# THE TASK
Locate each line in the entries below that contains the word "Полезные", and reproduce every such line in full.
▬▬▬
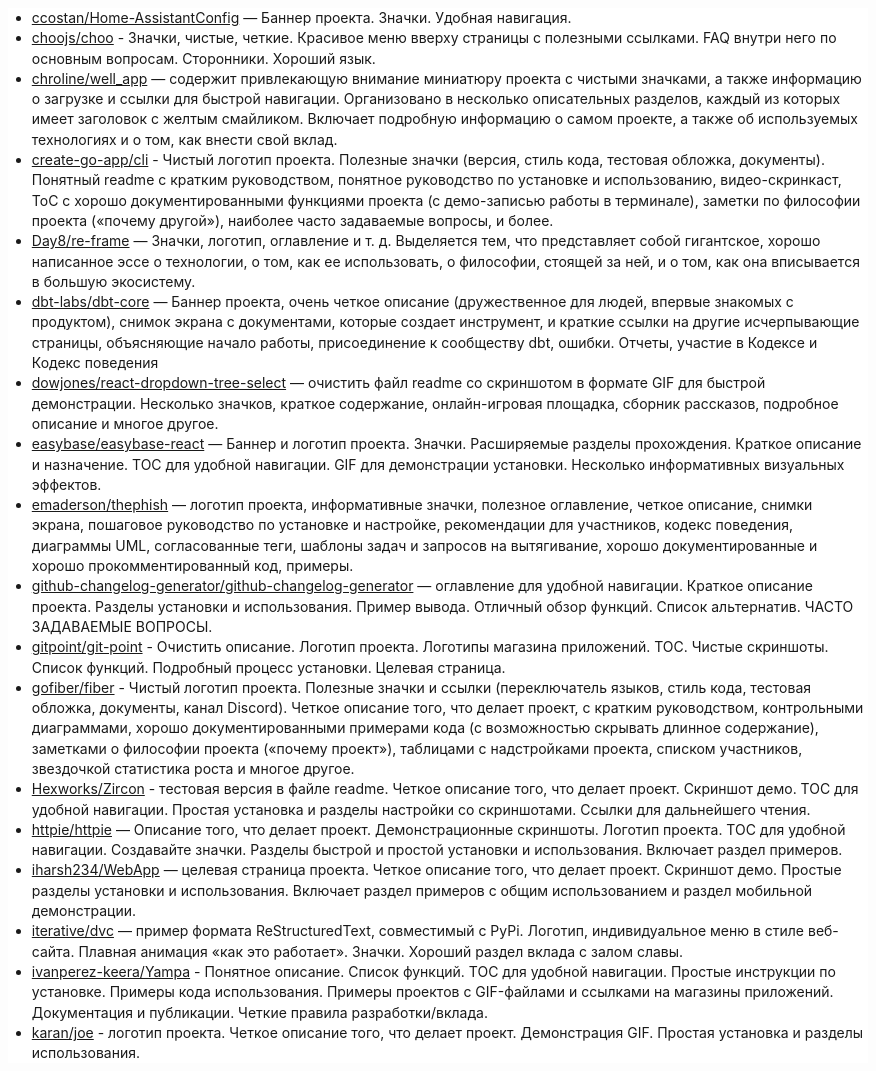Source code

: - [ccostan/Home-AssistantConfig](https://github.com/CCOSTAN/Home-AssistantConfig#readme) — Баннер проекта. Значки. Удобная навигация.
- [choojs/choo](https://github.com/choojs/choo#readme) \- Значки, чистые, четкие. Красивое меню вверху страницы с полезными ссылками. FAQ внутри него по основным вопросам. Сторонники. Хороший язык.
- [chroline/well_app](https://github.com/chroline/well_app#readme) — содержит привлекающую внимание миниатюру проекта с чистыми значками, а также информацию о загрузке и ссылки для быстрой навигации. Организовано в несколько описательных разделов, каждый из которых имеет заголовок с желтым смайликом. Включает подробную информацию о самом проекте, а также об используемых технологиях и о том, как внести свой вклад.
- [create-go-app/cli](https://github.com/create-go-app/cli#readme) \- Чистый логотип проекта. Полезные значки (версия, стиль кода, тестовая обложка, документы). Понятный readme с кратким руководством, понятное руководство по установке и использованию, видео-скринкаст, ToC с хорошо документированными функциями проекта (с демо-записью работы в терминале), заметки по философии проекта («почему другой»), наиболее часто задаваемые вопросы, и более.
- [Day8/re-frame](https://github.com/Day8/re-frame#readme) — Значки, логотип, оглавление и т. д. Выделяется тем, что представляет собой гигантское, хорошо написанное эссе о технологии, о том, как ее использовать, о философии, стоящей за ней, и о том, как она вписывается в большую экосистему.
- [dbt-labs/dbt-core](https://github.com/dbt-labs/dbt-core#readme) — Баннер проекта, очень четкое описание (дружественное для людей, впервые знакомых с продуктом), снимок экрана с документами, которые создает инструмент, и краткие ссылки на другие исчерпывающие страницы, объясняющие начало работы, присоединение к сообществу dbt, ошибки. Отчеты, участие в Кодексе и Кодекс поведения
- [dowjones/react-dropdown-tree-select](https://github.com/dowjones/react-dropdown-tree-select#readme) — очистить файл readme со скриншотом в формате GIF для быстрой демонстрации. Несколько значков, краткое содержание, онлайн-игровая площадка, сборник рассказов, подробное описание и многое другое.
- [easybase/easybase-react](https://github.com/easybase/easybase-react#readme) — Баннер и логотип проекта. Значки. Расширяемые разделы прохождения. Краткое описание и назначение. ТОС для удобной навигации. GIF для демонстрации установки. Несколько информативных визуальных эффектов.
- [emaderson/thephish](https://github.com/emalderson/ThePhish#readme) — логотип проекта, информативные значки, полезное оглавление, четкое описание, снимки экрана, пошаговое руководство по установке и настройке, рекомендации для участников, кодекс поведения, диаграммы UML, согласованные теги, шаблоны задач и запросов на вытягивание, хорошо документированные и хорошо прокомментированный код, примеры.
- [github-changelog-generator/github-changelog-generator](https://github.com/github-changelog-generator/github-changelog-generator#readme) — оглавление для удобной навигации. Краткое описание проекта. Разделы установки и использования. Пример вывода. Отличный обзор функций. Список альтернатив. ЧАСТО ЗАДАВАЕМЫЕ ВОПРОСЫ.
- [gitpoint/git-point](https://github.com/gitpoint/git-point#readme) \- Очистить описание. Логотип проекта. Логотипы магазина приложений. ТОС. Чистые скриншоты. Список функций. Подробный процесс установки. Целевая страница.
- [gofiber/fiber](https://github.com/gofiber/fiber#readme) \- Чистый логотип проекта. Полезные значки и ссылки (переключатель языков, стиль кода, тестовая обложка, документы, канал Discord). Четкое описание того, что делает проект, с кратким руководством, контрольными диаграммами, хорошо документированными примерами кода (с возможностью скрывать длинное содержание), заметками о философии проекта («почему проект»), таблицами с надстройками проекта, списком участников, звездочкой статистика роста и многое другое.
- [Hexworks/Zircon](https://github.com/Hexworks/zircon#readme) \- тестовая версия в файле readme. Четкое описание того, что делает проект. Скриншот демо. ТОС для удобной навигации. Простая установка и разделы настройки со скриншотами. Ссылки для дальнейшего чтения.
- [httpie/httpie](https://github.com/httpie/httpie#readme) — Описание того, что делает проект. Демонстрационные скриншоты. Логотип проекта. ТОС для удобной навигации. Создавайте значки. Разделы быстрой и простой установки и использования. Включает раздел примеров.
- [iharsh234/WebApp](https://github.com/iharsh234/WebApp#readme) — целевая страница проекта. Четкое описание того, что делает проект. Скриншот демо. Простые разделы установки и использования. Включает раздел примеров с общим использованием и раздел мобильной демонстрации.
- [iterative/dvc](https://github.com/iterative/dvc#readme) — пример формата ReStructuredText, совместимый с PyPi. Логотип, индивидуальное меню в стиле веб-сайта. Плавная анимация «как это работает». Значки. Хороший раздел вклада с залом славы.
- [ivanperez-keera/Yampa](https://github.com/ivanperez-keera/Yampa#readme) \- Понятное описание. Список функций. ТОС для удобной навигации. Простые инструкции по установке. Примеры кода использования. Примеры проектов с GIF-файлами и ссылками на магазины приложений. Документация и публикации. Четкие правила разработки/вклада.
- [karan/joe](https://github.com/karan/joe#readme) \- логотип проекта. Четкое описание того, что делает проект. Демонстрация GIF. Простая установка и разделы использования.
▬▬▬
# SOLUTION FOR THIS TASK
- [create-go-app/cli](https://github.com/create-go-app/cli#readme) \- Чистый логотип проекта. Полезные значки (версия, стиль кода, тестовая обложка, документы). Понятный readme с кратким руководством, понятное руководство по установке и использованию, видео-скринкаст, ToC с хорошо документированными функциями проекта (с демо-записью работы в терминале), заметки по философии проекта («почему другой»), наиболее часто задаваемые вопросы, и более.
- [gofiber/fiber](https://github.com/gofiber/fiber#readme) \- Чистый логотип проекта. Полезные значки и ссылки (переключатель языков, стиль кода, тестовая обложка, документы, канал Discord). Четкое описание того, что делает проект, с кратким руководством, контрольными диаграммами, хорошо документированными примерами кода (с возможностью скрывать длинное содержание), заметками о философии проекта («почему проект»), таблицами с надстройками проекта, списком участников, звездочкой статистика роста и многое другое.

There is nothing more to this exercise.